Rub a generous tablespoon of your walnut and olive oil mixture on the top of the dough using your hands, and then loosen the dough rubbing downwards so that it is covered in the oil. Next, turn the bowl with one hand and, using the other, pull the dough up-and-down out of the bowl about 8 times, to give it a good stretch. Cover the bowl again and leave for another 10 minutes. Repeat this process twice more at 10-minute intervals, then cover again and leave for a further 30 minutes.
Next, oil a large plate and, using a plastic palette knife, flip the dough out of the bowl and onto the plate in one quick motion. Give the dough a blanket fold by stretching and folding it into thirds – you can learn how to do this by watching this video – and then place the plate and dough inside a plastic bag and leave for 30 minutes. Repeat the blanket fold once more and again cover the plate and leave for another 30 minutes.
Preheat your oven to 220C (200C fan-assisted). Generously oil a large baking tray (preferably non-stick) and drop the dough into the middle of it.

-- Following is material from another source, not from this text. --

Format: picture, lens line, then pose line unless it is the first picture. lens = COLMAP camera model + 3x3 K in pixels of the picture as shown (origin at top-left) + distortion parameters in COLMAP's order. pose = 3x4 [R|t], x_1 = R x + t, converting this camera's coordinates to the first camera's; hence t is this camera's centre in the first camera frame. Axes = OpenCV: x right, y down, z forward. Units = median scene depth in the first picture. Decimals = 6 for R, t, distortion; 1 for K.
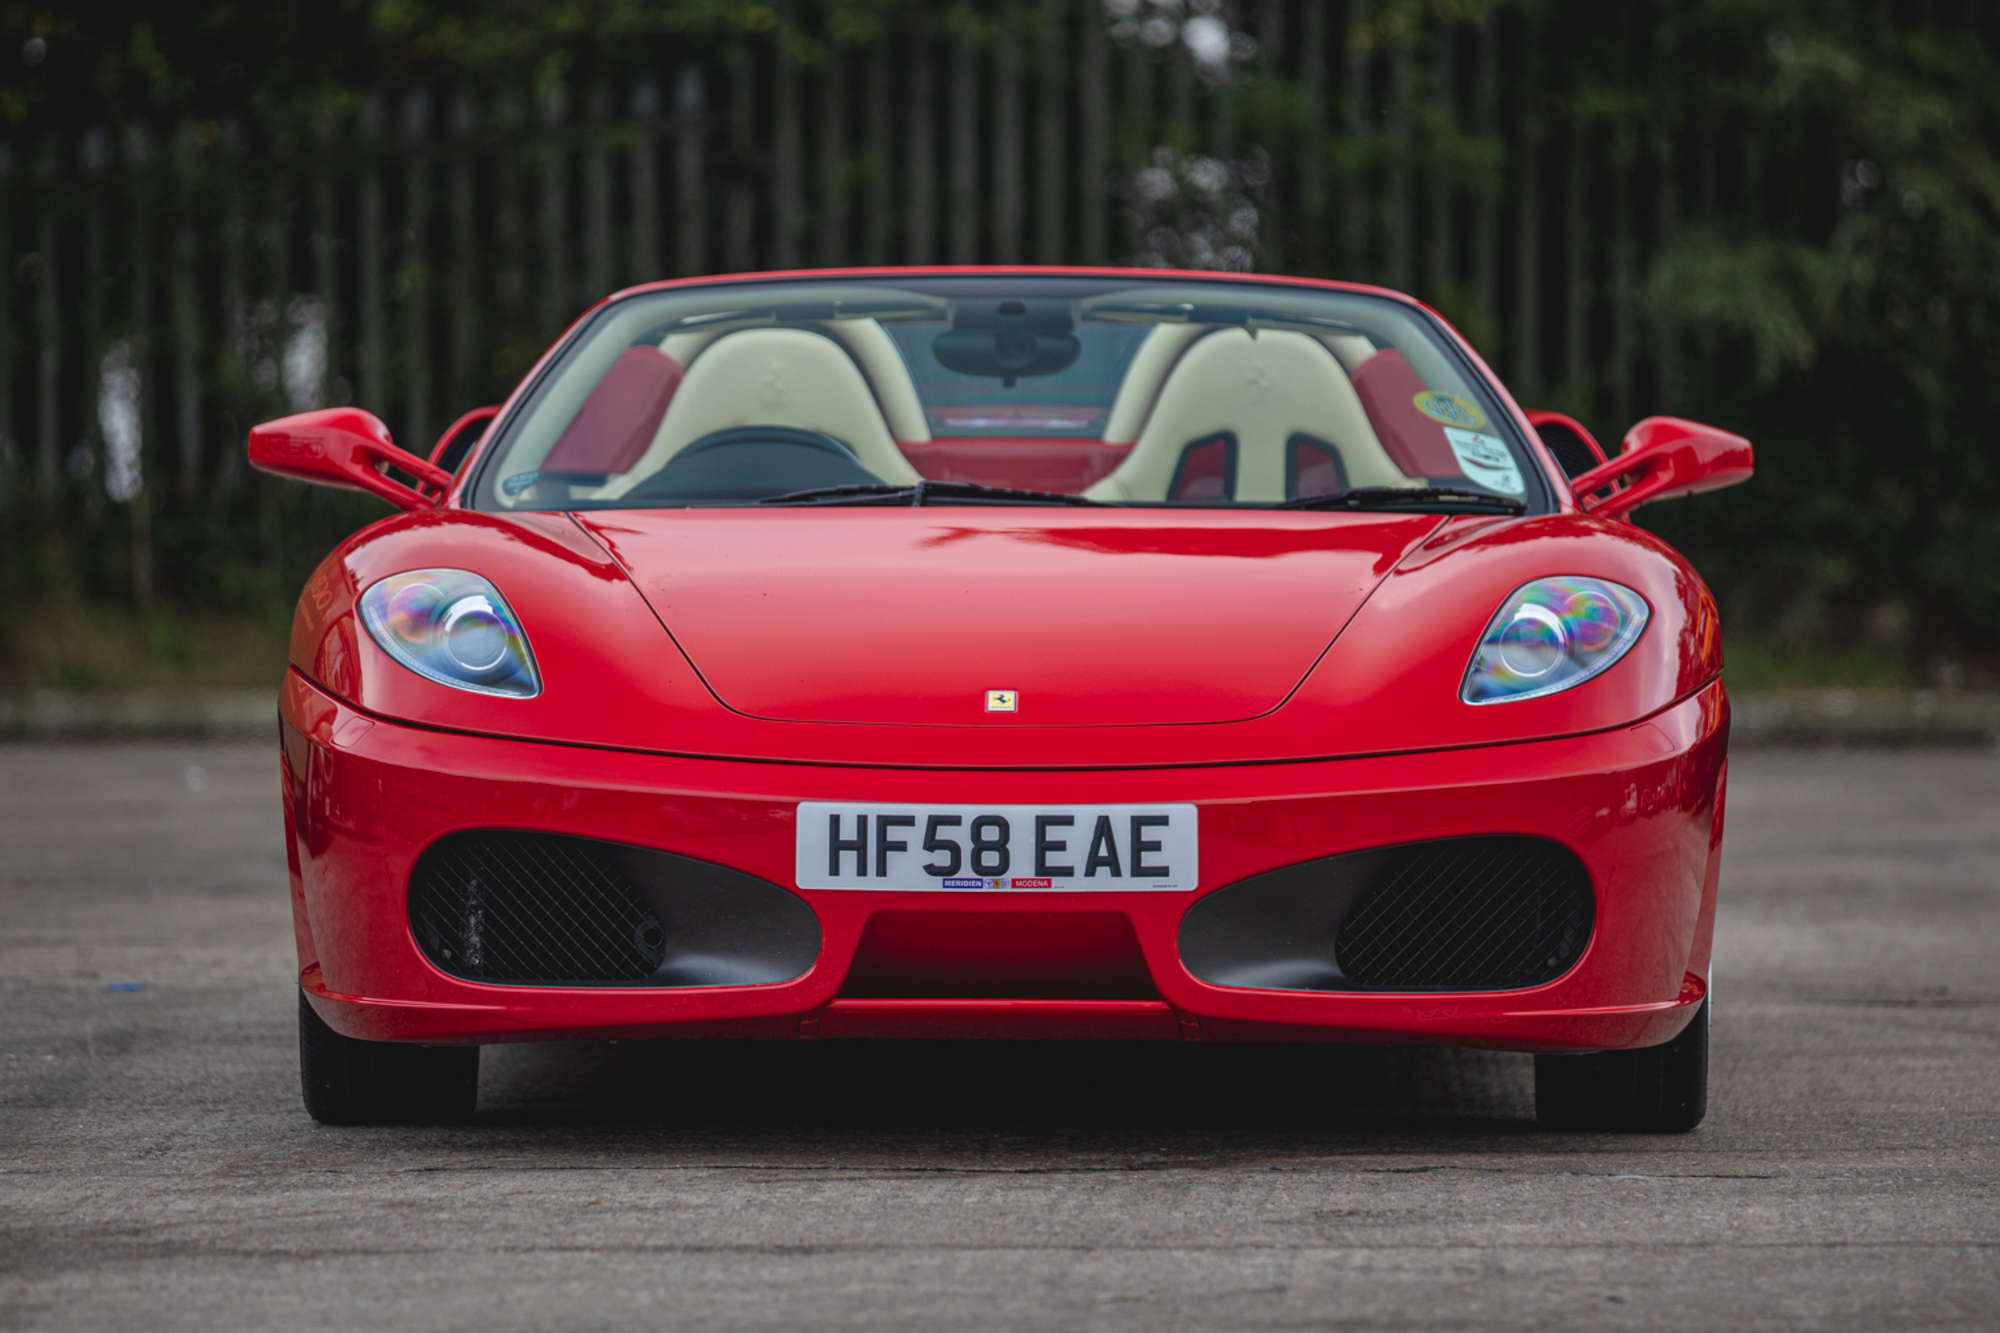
lens RADIAL K [[11683.9, 0, 1005.0], [0, 11683.9, 674.0], [0, 0, 1]] dist [0.857772, 0.000000]
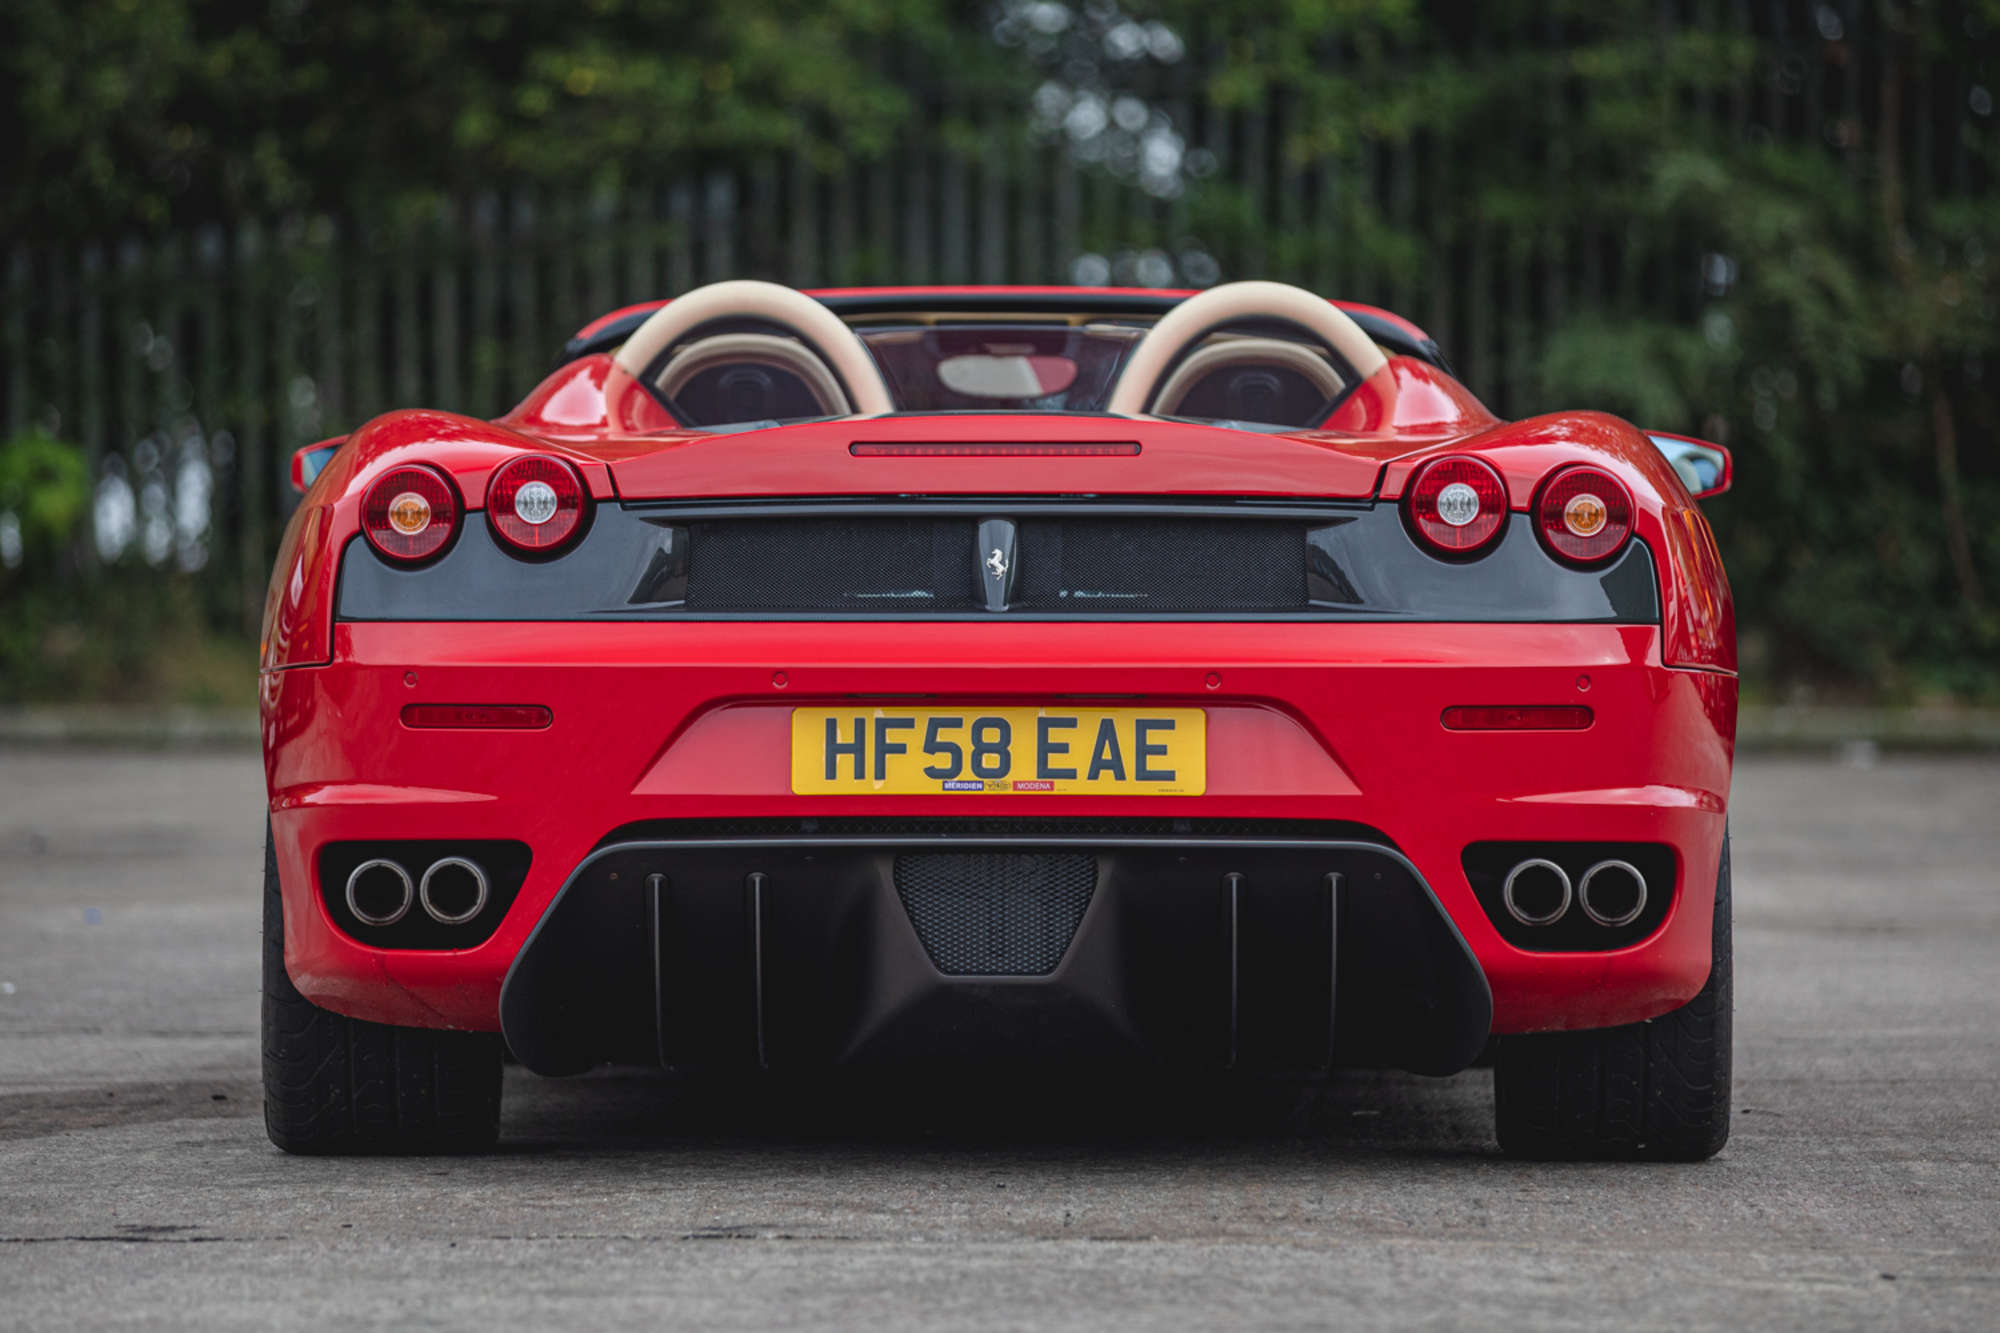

Fold the dough in half so that it looks rather symmetrical and squarish, before turning it over so that the seam is hidden and your bread looks neat. Then return the baking tray and dough to your carrier bag (I find I often have to tear or cut the plastic to get it to fit), the inside of which you have oiled so that the dough doesn’t stick to the sides. Leave this parcel for 30 minutes or until the dough has risen nicely.
Whilst your dough is having its final rise, cut in half and finely slice your onion. Add a tablespoon of olive oil to a pan (again, ideally non-stick) and, over a low heat, slowly cook the onion for about 15 minutes – or until it has taken on a translucent and glossy colour – stirring every now and then so that the onion doesn’t catch.
After your dough has had its final rise, remove from the carrier bag and, using lightly oiled fingers, dimple the top of the dough. Then pour over your softened onions, including any of the oil left in the pan, followed by a sprinkling of rock salt, a few sprigs of rosemary, and the black olives, which you can tear up roughly with your fingers (of course, remembering to remove any stones). Bake in the oven for around 15 minutes, then turn the heat down to 200C (180C fan-assisted) and bake for a further 10-15 minutes until the bread has a golden crust.